Bilhassa geçtiğimiz Ağustos ayından beri, ha girdik ha gireceğiz denilen, daha sonra siyasilerin meydan ve salon konuşmalarında “bir gece ansızın gelebiliriz!” noktasına taşınan Afrin Operasyonu ile alakalı şu günlerde somut bir hareket Yok! Lakin bu konu "münhasıran" ve "itina" ile kamuoyu gündeminde ısrarla diri tutuluyor!
Malumunuz özellikle Sayın Cumhurbaşkanı son zamanlarda sürekli olarak Afrin başta olmak üzere, Menbiç'i, Tel Abyad'ı, Rasulayn'ı, Kamışlı'yı teröristlerden ve onları sevk ve idare eden güçlerden temizleyeceğini sert ve iddialı bir şekilde dillendiriyor.
Tamam, ülke yöneticilerimizin bu özgüvenleri ve bu "üst perdeden" beyanları toplum olarak hepimizi şâd ediyor… Tamam, Afrin'deki terör unsurlarını temizlemek elzem bir hareket, hatta gecikmişten öte geciktirilmiş bir proje… Ancak bu tip mahremâne işletilmesi gereken operatif hamleleri, neredeyse davul zurna çalarak, “Eyy dünya, ey ahali, duyduk duymadık demeyin, yakında Afrin'e gireceğiz” şeklinde ilan etmek pek akıl kârı bir iş değil!
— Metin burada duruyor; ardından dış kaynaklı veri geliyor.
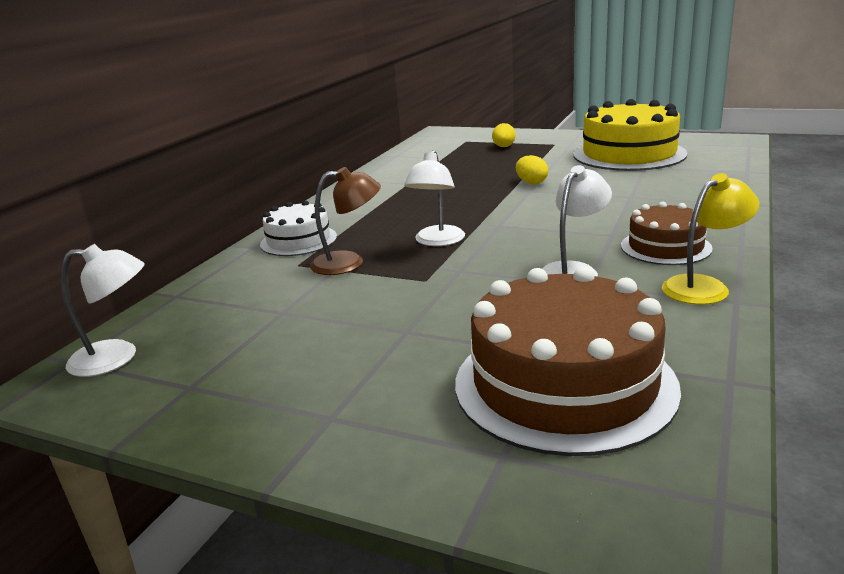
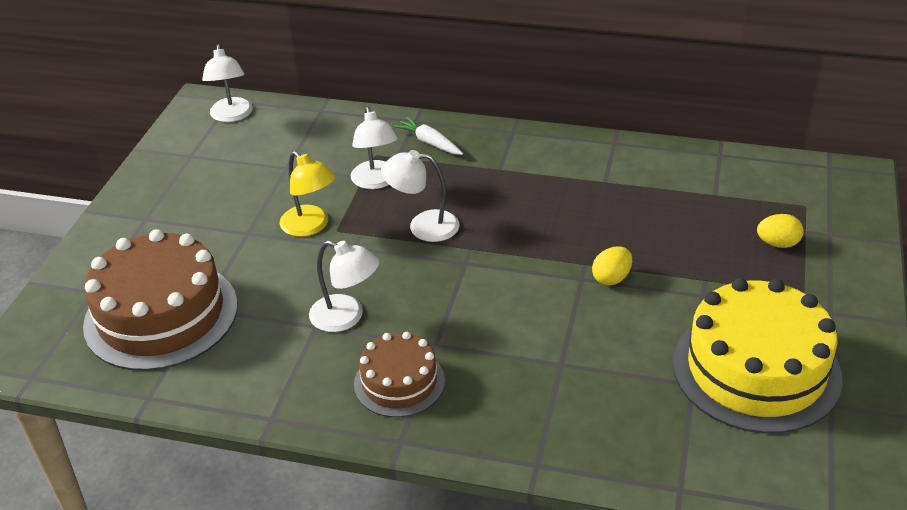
camera: 80 degrees right, 15 degrees up
(298, 240) = (429, 143): white cake -> white carrot
(349, 263) = (376, 181): brown lamp -> white lamp
(704, 286) = (304, 401): yellow lamp -> yellow lamp (310, 226)

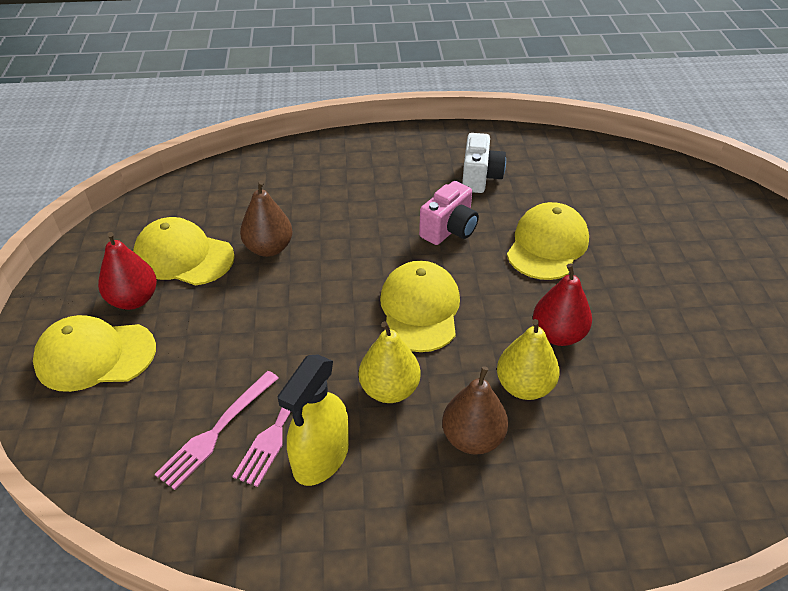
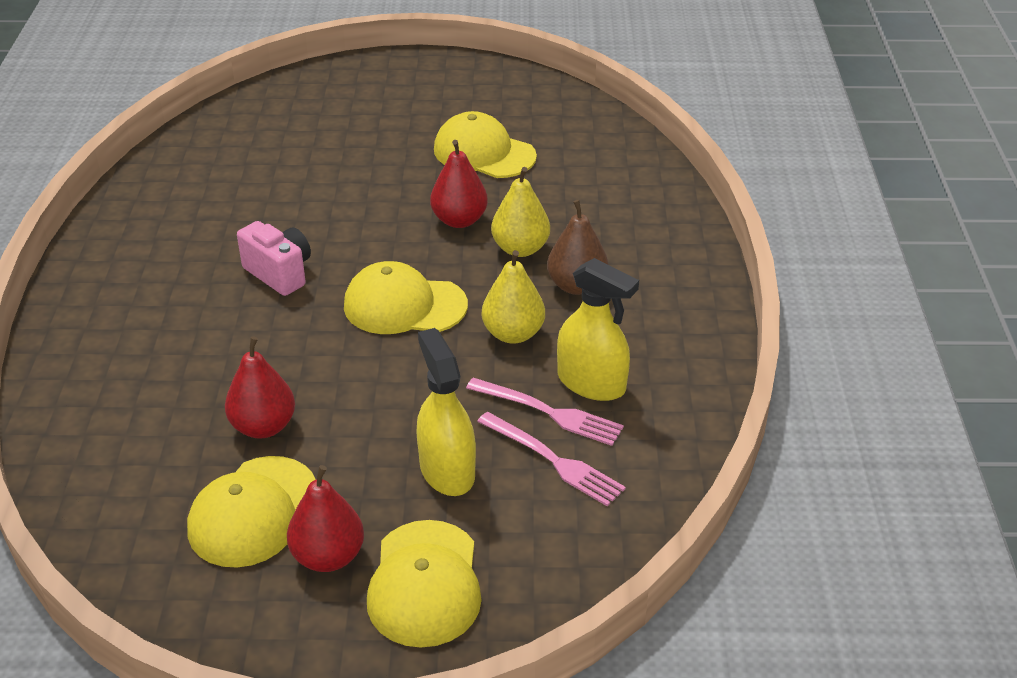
camera: 85 degrees left, 5 degrees down
(212, 357) = (447, 470): none -> yellow spray bottle
(269, 248) = (263, 427): brown pear -> red pear
(480, 178) = (189, 241): white camera -> none
(547, 245) = (329, 208): yellow cap -> yellow cap (484, 153)

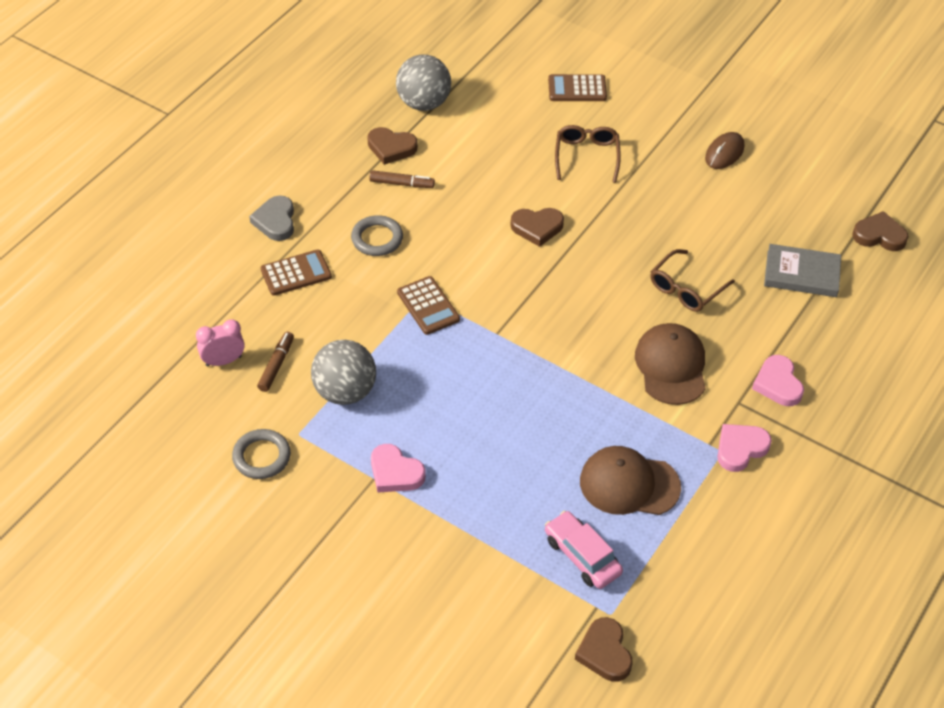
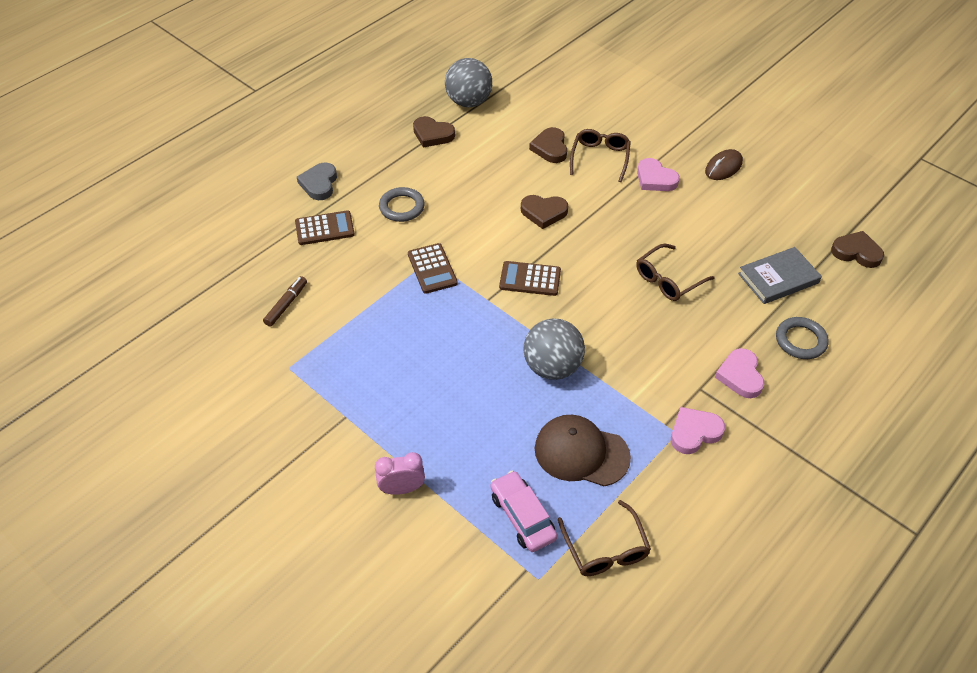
camera: 10 degrees right, 0 degrees up
(223, 361) = (242, 295): pink clock -> pink clock (402, 489)
(261, 457) = (251, 384): grey ring -> grey ring (800, 340)
(345, 391) = (340, 335): grey ball -> grey ball (552, 367)
(395, 472) = (366, 413): pink heart -> pink heart (655, 179)
(402, 184) = (434, 164): brown marker -> none
(577, 89) = (602, 103): brown calculator -> brown calculator (530, 279)
(604, 652) = (524, 617): brown heart -> brown heart (550, 148)
(671, 366) = (641, 347): brown cap -> none
(671, 576) = (605, 548): none -> brown glasses
(801, 274) = (778, 278): grey book -> grey book turned 45 degrees counterclockwise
En azından bu tip işler böyle yürümüyor!
Ortadoğu ile hemhâl ola ola bizimkilerde; tehdit eden, şikâyet eden, atar yapan, meydan okuyan, yapıp-edeceklerini faş eden, kendi toplumları üzerinden hasımlarına mesaj ileten ve gövde gösterisinde bulunan lider tiplerine evirildiler zamanla!
Oysa bu politik duruş ve kullanılan bu dil; ne "kâideli" devlet anlayışına, ne de bizim Türk devlet geleneğine uyar... Güçlü ve kâideli yönetim modelleri, eğer ülkelerinin egemenlik haklarını ve bekâ faktörlerini tehlikeye sokan bir durum ile karşılaşırlarsa, anında duruma “vaz’iyed” ederler ve gereken neyse onu yaparlar! Ondan sonra diyeceklerini derler!
Yani bu tip operatif hamlelerin ne peşrevi olur, ne de yola koyulduktan sonra geri vitesi!